Untuk memperoleh bahasan yang pas, hati yang merdeka mencoba diwedhar melalui pemaknaan dua kata utama yang menyusunnya. Hati dan merdeka, adalah dua kata yang memiliki multi interperetasi. Hati, sejak dulu menjadi perdebatan antara kaum filsuf, ulama, dan saintis. Apakah ia merujuk pada organ biologis tubuh ataukah lebih sebagai pada kata ganti untuk mengungkapkan rasa atau perasaan yang merupakan bagian dari jiwa. Sedangkan merdeka pun mengandung relativitas kondisi yang tidak semua orang memiliki standar yang sama, dimana kemerdekaan bagi satu orang bisa jadi penjara atau keterikatan bagi orang lainnya.
Sebut saja ungkapan; “wong edan kui bebas” itu menggambarkan tidak ada sesuatu dalam dunia ini yang benar-benar bebas.
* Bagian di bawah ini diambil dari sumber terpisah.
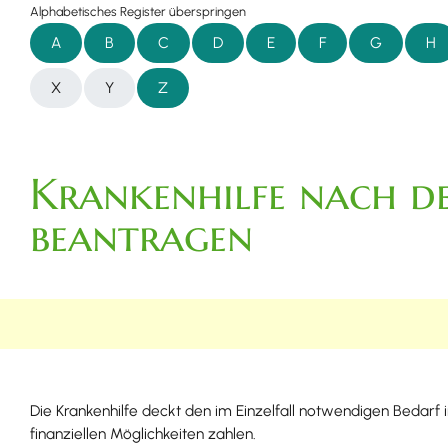
Alphabetisches Register überspringen
A
B
C
D
E
F
G
H
X
Y
Z
Krankenhilfe nach de
beantragen
Die Krankenhilfe deckt den im Einzelfall notwendigen Bedarf
finanziellen Möglichkeiten zahlen.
Bahkan, untuk bebas berbuat apa saja pun, orang harus terikat dulu dengan prasyarat edan.
Atas dasar itu, pembahasan frasa hati yang merdeka lebih diarahkan kepada perasaan atau sikap merdeka seperti apa yang dapat kita aplikasikan dalam kehidupan sehari-hari, baik itu sebagai individu, sebagai bangsa, dan sebagai manusia itu sendiri.
Diskusi semakin hangat dengan mencoba memotret merdeka dari dinamika perjalanan bangsa. Ditemukan kesimpulan bahwa rakyat Indonesia adalah manusia-manusia tangguh yang memiliki kemerdekaan untuk survive melewati berbagai jatuh bangun dan pasang surutnya sistem pemerintahan sejak zaman kerajaan, kolonial, hingga pasca proklamasi. DNA ketangguhan inilah yang perlu dimiliki oleh para pemegang urusan agar tidak selalu tersandera oleh kepentingan-kepentingan yang menjajah kemanusiaan.
Setiap diri adalah pemimpin dengan kapasitasnya masing-masing. Contoh-contoh konkret dari dulur-dulur Maiyah yang terus ubet dalam posisinya sebagai rakyat kecil dengan tetap memegang nilai-nilai kesejatian seperti yang telah diceritakan di atas menjadi penanda bahwa lingkungan atau masyarakat dengan model seperti itu perlu senantiasa dirawat dan dikembangkan agar bangsa ini benar-benar memperoleh kemerdekaan yang hakiki.
Lewat tengah malam, acara dipungkasi dengan doa yang dipimpin oleh Gus Ishom. Segala harapan dan cita-cita baik dilangitkan beriringan hujan meteor Perseid yang menghiasi langit malam itu. Maiyah akan terus berjalan, “mencintai Indonesia sak iso isone.”